__WORK INSTRUCTION__
Copy out the records below with "top-left" switched to "upper-left" and everything else unchanged. Leave the pictures out of your answer.

__RECORDS FOR PROCESSING__
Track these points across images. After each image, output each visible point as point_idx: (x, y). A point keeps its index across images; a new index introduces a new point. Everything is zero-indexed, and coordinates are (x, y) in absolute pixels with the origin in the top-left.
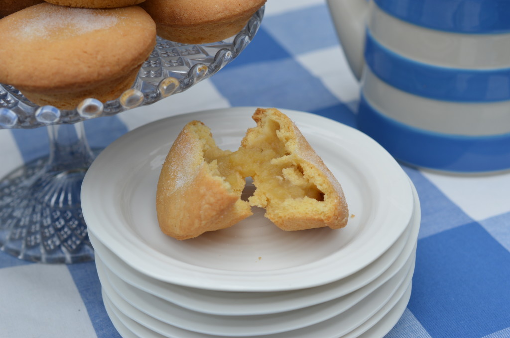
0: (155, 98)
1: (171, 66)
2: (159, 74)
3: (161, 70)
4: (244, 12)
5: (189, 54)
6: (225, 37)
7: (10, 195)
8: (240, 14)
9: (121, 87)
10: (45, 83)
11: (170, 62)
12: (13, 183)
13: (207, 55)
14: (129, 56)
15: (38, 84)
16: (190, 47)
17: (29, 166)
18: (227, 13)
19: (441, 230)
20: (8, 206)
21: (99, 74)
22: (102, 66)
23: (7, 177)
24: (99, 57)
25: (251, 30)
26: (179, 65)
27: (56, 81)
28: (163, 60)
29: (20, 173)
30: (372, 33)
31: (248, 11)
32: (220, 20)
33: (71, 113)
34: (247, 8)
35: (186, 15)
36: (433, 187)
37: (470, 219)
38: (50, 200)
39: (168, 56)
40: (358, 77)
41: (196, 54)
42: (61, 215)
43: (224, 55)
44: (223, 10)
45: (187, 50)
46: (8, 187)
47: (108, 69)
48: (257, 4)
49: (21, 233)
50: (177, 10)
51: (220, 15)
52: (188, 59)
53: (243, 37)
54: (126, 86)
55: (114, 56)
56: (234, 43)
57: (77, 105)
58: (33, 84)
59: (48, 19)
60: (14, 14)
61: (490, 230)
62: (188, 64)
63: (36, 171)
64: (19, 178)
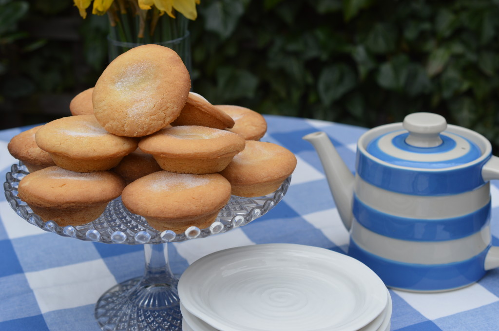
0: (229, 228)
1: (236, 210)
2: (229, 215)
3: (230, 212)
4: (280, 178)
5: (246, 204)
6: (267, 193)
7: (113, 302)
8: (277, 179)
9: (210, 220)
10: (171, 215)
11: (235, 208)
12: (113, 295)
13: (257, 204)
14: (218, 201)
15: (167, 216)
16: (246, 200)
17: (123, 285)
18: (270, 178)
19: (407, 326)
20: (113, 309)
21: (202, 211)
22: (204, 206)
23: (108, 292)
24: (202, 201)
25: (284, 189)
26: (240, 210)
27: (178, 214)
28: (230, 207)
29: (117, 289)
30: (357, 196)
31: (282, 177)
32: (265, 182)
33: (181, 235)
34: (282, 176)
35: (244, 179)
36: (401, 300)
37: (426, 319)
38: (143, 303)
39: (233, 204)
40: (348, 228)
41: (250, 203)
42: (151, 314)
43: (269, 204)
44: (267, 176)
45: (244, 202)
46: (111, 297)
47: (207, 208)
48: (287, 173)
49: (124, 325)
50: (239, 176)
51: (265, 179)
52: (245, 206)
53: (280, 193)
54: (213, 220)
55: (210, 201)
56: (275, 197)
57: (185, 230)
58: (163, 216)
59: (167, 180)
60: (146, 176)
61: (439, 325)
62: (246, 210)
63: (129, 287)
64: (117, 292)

__TASK RESULT__
Track these points across images. After each image, output each visible point as point_idx: (x, y). A point keeps its index across images; a new index introduces a new point. Everything is zero-indexed, and coordinates are (x, y) in absolute pixels with the origin in the upper-left.
0: (155, 98)
1: (171, 66)
2: (159, 74)
3: (161, 70)
4: (244, 12)
5: (189, 54)
6: (225, 37)
7: (10, 195)
8: (240, 14)
9: (121, 87)
10: (45, 83)
11: (170, 62)
12: (13, 183)
13: (207, 55)
14: (129, 56)
15: (38, 84)
16: (190, 47)
17: (29, 166)
18: (227, 13)
19: (441, 230)
20: (8, 206)
21: (99, 74)
22: (102, 66)
23: (7, 177)
24: (99, 57)
25: (251, 30)
26: (179, 65)
27: (56, 81)
28: (163, 60)
29: (20, 173)
30: (372, 33)
31: (248, 11)
32: (220, 20)
33: (71, 113)
34: (247, 8)
35: (186, 15)
36: (433, 187)
37: (470, 219)
38: (50, 200)
39: (168, 56)
40: (358, 77)
41: (196, 54)
42: (61, 215)
43: (224, 55)
44: (223, 10)
45: (187, 50)
46: (8, 187)
47: (108, 69)
48: (257, 4)
49: (21, 233)
50: (177, 10)
51: (220, 15)
52: (188, 59)
53: (243, 37)
54: (126, 86)
55: (114, 56)
56: (234, 43)
57: (77, 105)
58: (33, 84)
59: (48, 19)
60: (14, 14)
61: (490, 230)
62: (188, 64)
63: (36, 171)
64: (19, 178)
0: (229, 228)
1: (236, 210)
2: (229, 215)
3: (230, 212)
4: (280, 178)
5: (246, 204)
6: (267, 193)
7: (113, 302)
8: (277, 179)
9: (210, 220)
10: (171, 215)
11: (235, 208)
12: (113, 295)
13: (257, 204)
14: (218, 201)
15: (167, 216)
16: (246, 200)
17: (123, 285)
18: (270, 178)
19: (407, 326)
20: (113, 309)
21: (202, 211)
22: (204, 206)
23: (108, 292)
24: (202, 201)
25: (284, 189)
26: (240, 210)
27: (178, 214)
28: (230, 207)
29: (117, 289)
30: (357, 196)
31: (282, 177)
32: (265, 182)
33: (181, 235)
34: (282, 176)
35: (244, 179)
36: (401, 300)
37: (426, 319)
38: (143, 303)
39: (233, 204)
40: (348, 228)
41: (250, 203)
42: (151, 314)
43: (269, 204)
44: (267, 176)
45: (244, 202)
46: (111, 297)
47: (207, 208)
48: (287, 173)
49: (124, 325)
50: (239, 176)
51: (265, 179)
52: (245, 206)
53: (280, 193)
54: (213, 220)
55: (210, 201)
56: (275, 197)
57: (185, 230)
58: (163, 216)
59: (167, 180)
60: (146, 176)
61: (439, 325)
62: (246, 210)
63: (129, 287)
64: (117, 292)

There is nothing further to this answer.